Roman

Quand Homère et Rimbaud viennent au secours d’un assassin

Arthur Bernard exhume un de ses homonymes et lui donne un destin

Qu’est-ce qu’un nom? Dans une ouverture sinueuse, Arthur Bernard s’interroge sur le sien, puis sur son alter ego perdu, l’ami qui partageait avec lui jusqu’au surnom et dont la perte a endeuillé le monde. De là, il passe, jeu virtuose, à Ulysse, dont le nom était Personne.

«Combler les trous de vie»

C’est ainsi, dans des enchaînements qui donnent le tournis, qu’Arthur Bernard relie souvenirs personnels, réminiscences littéraires et cinématographiques, pour en bricoler son «art-roman». «Relier» est un des maîtres mots du livre. La «Machine» (Internet), qu’il a récemment découverte, permet à l’écrivain de nourrir ce feu d’artifice de trouvailles en résonance avec ses propres munitions.

Le début laisse un peu étourdi, jusqu’à ce que le néo-internaute tombe, dans la foule des homonymes, sur une pépite: Arthur Ferdinand Bernard, «condamné à mort pour tentative d’homicide volontaire n’ayant manqué son effet que par des circonstances indépendantes de sa volonté». Cet apprenti relieur de 18 ans est gracié, envoyé au bagne en Nouvelle-Calédonie, et disparaît des chroniques en 1895, laissant le champ libre au romancier: «L’art-roman, dans ma façon de le pratiquer, c’est combler les trous de vie si pleins de fausseté avec les cendres et la poussière […] des menteries plus vraies que si elles étaient la vérité.»

Merveilleux récit

Ce qu’Arthur Bernard construit, à partir des très maigres données des archives, est un merveilleux récit, limpide et amical, qui donne à cet assassin manqué une vie pleine et riche, une revanche de la littérature sur la misère des destinées humaines. Homme à tout faire d’un fonctionnaire du bagne, esclave des désirs de la patronne, c’est un être consumé, épuisé. Jusqu’à ce qu’un hasard révèle ses talents de relieur: le voici relié à son tour aux mots qu’il déchiffre avec peine, au monde qu’ils révèlent et enchantent.

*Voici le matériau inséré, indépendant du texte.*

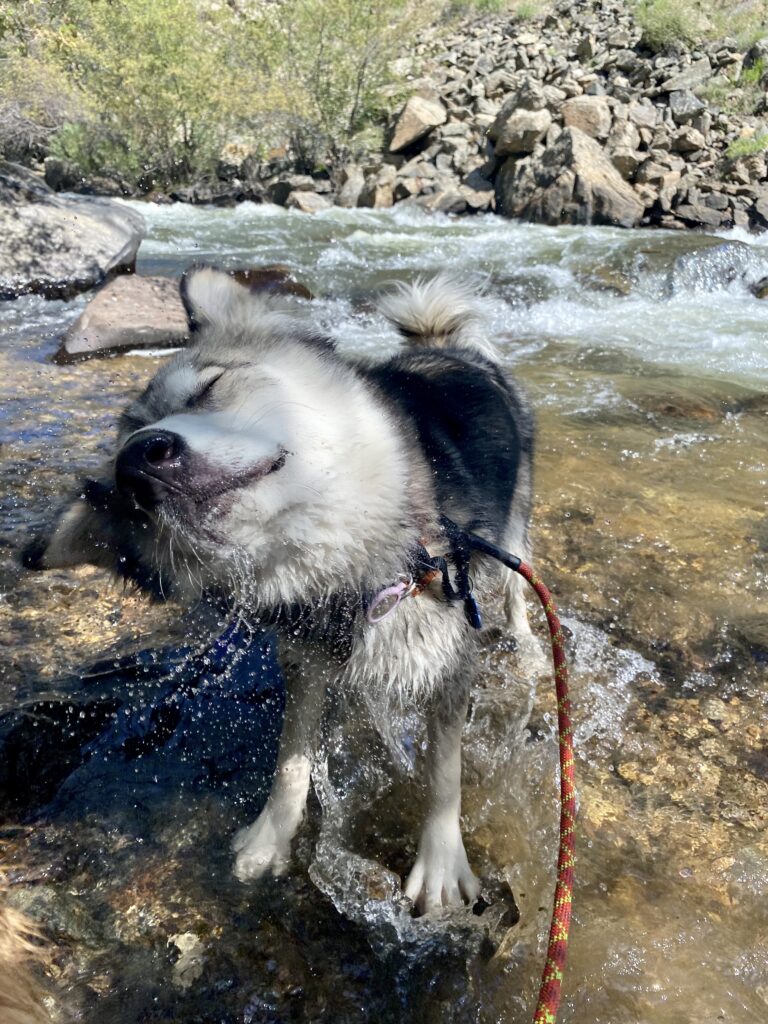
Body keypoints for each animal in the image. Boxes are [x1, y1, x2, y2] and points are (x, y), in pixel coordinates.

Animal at [28, 270, 536, 913]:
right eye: (126, 499)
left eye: (209, 388)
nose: (138, 462)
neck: (342, 567)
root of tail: (445, 346)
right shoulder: (305, 657)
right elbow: (292, 755)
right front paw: (271, 836)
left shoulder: (447, 656)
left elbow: (443, 772)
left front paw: (442, 861)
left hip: (515, 523)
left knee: (519, 583)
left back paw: (526, 641)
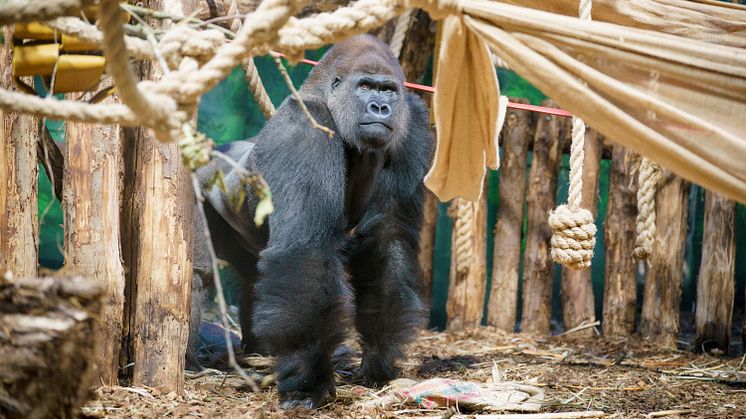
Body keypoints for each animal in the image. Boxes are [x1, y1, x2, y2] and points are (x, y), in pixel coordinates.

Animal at [192, 34, 434, 408]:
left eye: (389, 91)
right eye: (366, 87)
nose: (381, 108)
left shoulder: (413, 122)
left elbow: (387, 234)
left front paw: (379, 356)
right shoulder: (305, 126)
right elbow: (305, 247)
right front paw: (310, 380)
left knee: (253, 278)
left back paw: (259, 352)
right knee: (198, 273)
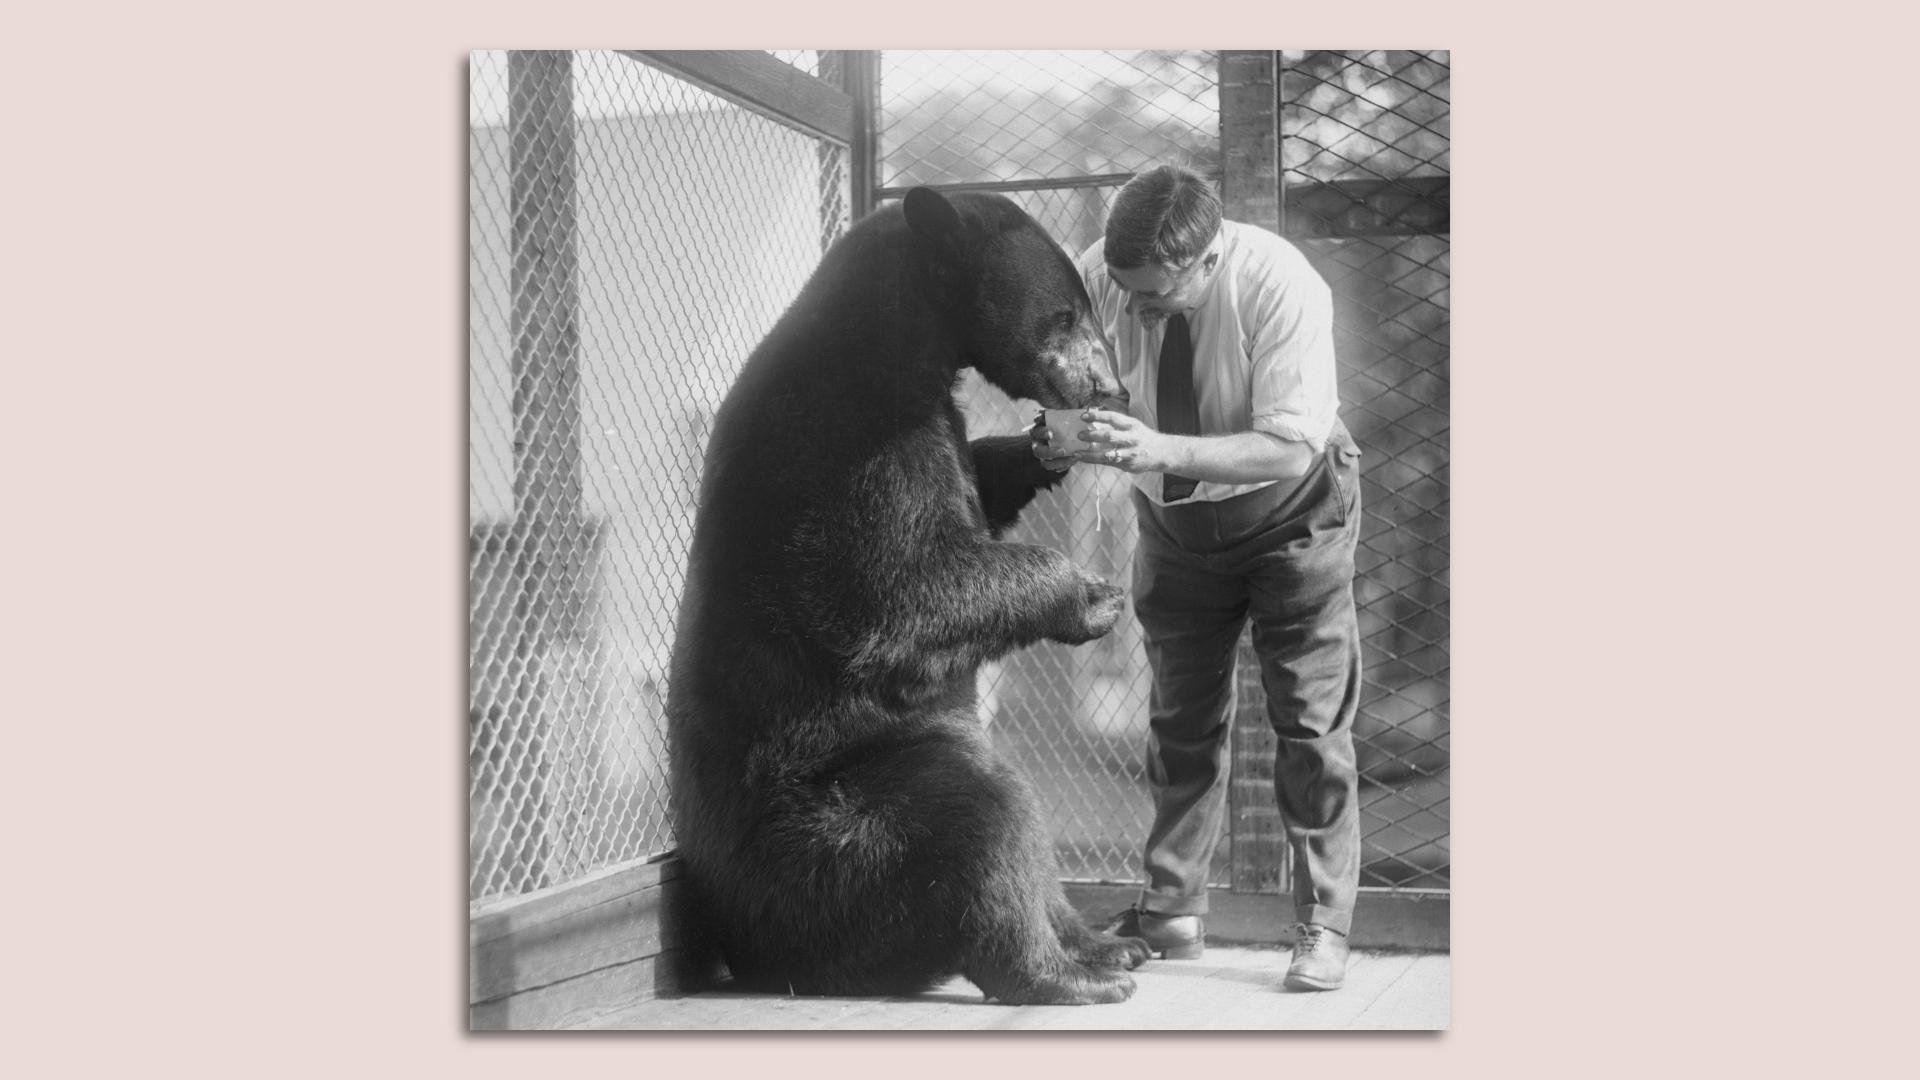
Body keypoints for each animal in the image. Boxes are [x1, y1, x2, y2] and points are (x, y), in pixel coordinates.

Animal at [665, 187, 1151, 1005]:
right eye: (1065, 314)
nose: (1108, 387)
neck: (902, 338)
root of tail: (752, 947)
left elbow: (978, 484)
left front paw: (1039, 450)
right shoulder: (853, 446)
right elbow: (900, 593)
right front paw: (1090, 595)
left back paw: (1106, 945)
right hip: (833, 838)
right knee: (981, 814)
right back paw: (1061, 971)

Rimbaud et Homère comme compagnons

Grâce à son art, AFB trouvera une forme de paix. Rimbaud et l’Odyssée sont ses compagnons, ils lui ouvrent la voie. Il découvre l’amitié, souvent muette, nouée avec un jeune lieutenant, et plus tard, l’art des cerfs-volants. Un cadeau que lui fait le romancier, pour lui offrir une fin digne de la destinée qu’il lui a tissée.

Elu parmi les milliers d’Arthur Bernard du web, le petit relieur AFB a donné à l’écrivain l’espace d’une narration généreuse. Et la poussière? Un poème magnifique, traduit de l’allemand, donne la clef de son avidité et clôt le récit. Il s’intitule «Le tombeau d’Ulysse», issu du recueil La tristesse est inhabitable, et donne envie d’en lire plus de cet auteur. La Machine trouve son nom en deux clics, c’est un poète de la RDA.


Roman, Arthur Bernard, «Tout est à moi, dit la poussière», Champ Vallon, 236 p.